DATA SUPPLIED:
━━━
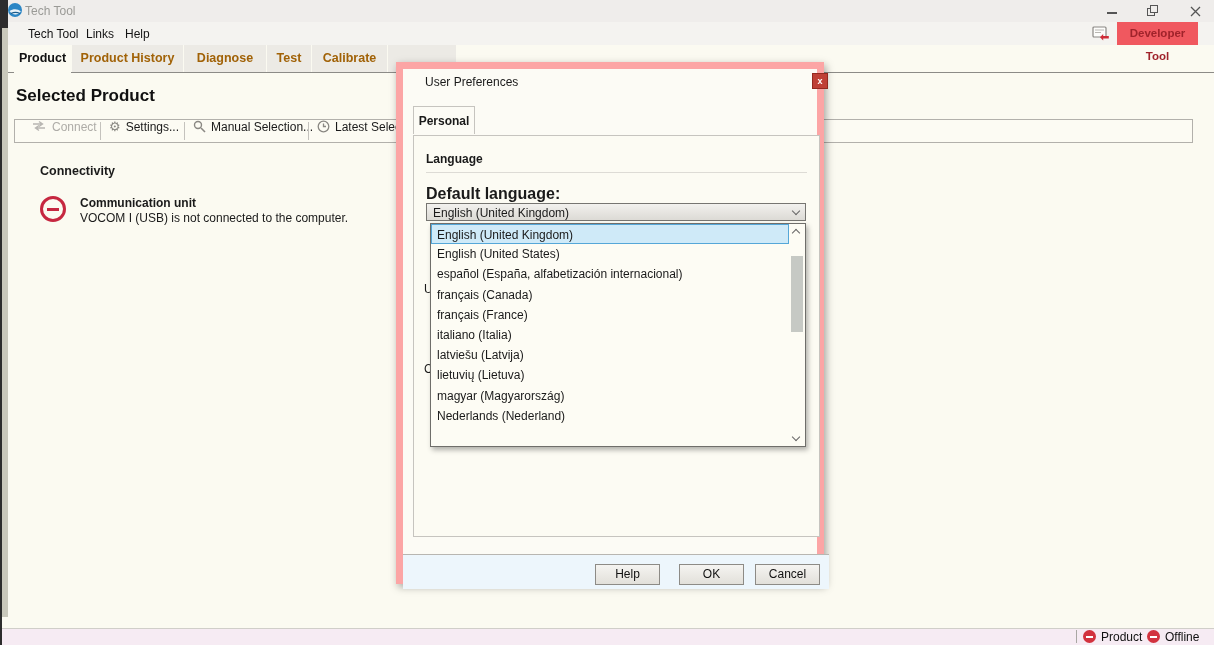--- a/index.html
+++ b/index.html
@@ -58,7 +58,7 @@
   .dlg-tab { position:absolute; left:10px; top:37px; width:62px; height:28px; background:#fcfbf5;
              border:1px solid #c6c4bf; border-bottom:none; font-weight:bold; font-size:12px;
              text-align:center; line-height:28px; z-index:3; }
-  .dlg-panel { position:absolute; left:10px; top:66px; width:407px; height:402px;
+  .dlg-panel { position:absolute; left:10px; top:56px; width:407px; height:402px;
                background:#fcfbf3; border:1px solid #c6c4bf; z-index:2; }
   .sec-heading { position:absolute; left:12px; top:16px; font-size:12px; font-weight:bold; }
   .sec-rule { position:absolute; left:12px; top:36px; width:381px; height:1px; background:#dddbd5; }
━━━
EXERCISE DETAILS: Return every line from the records above that holds the word "bold".

RESPONSE BOX:
              border:1px solid #c6c4bf; border-bottom:none; font-weight:bold; font-size:12px;
   .sec-heading { position:absolute; left:12px; top:16px; font-size:12px; font-weight:bold; }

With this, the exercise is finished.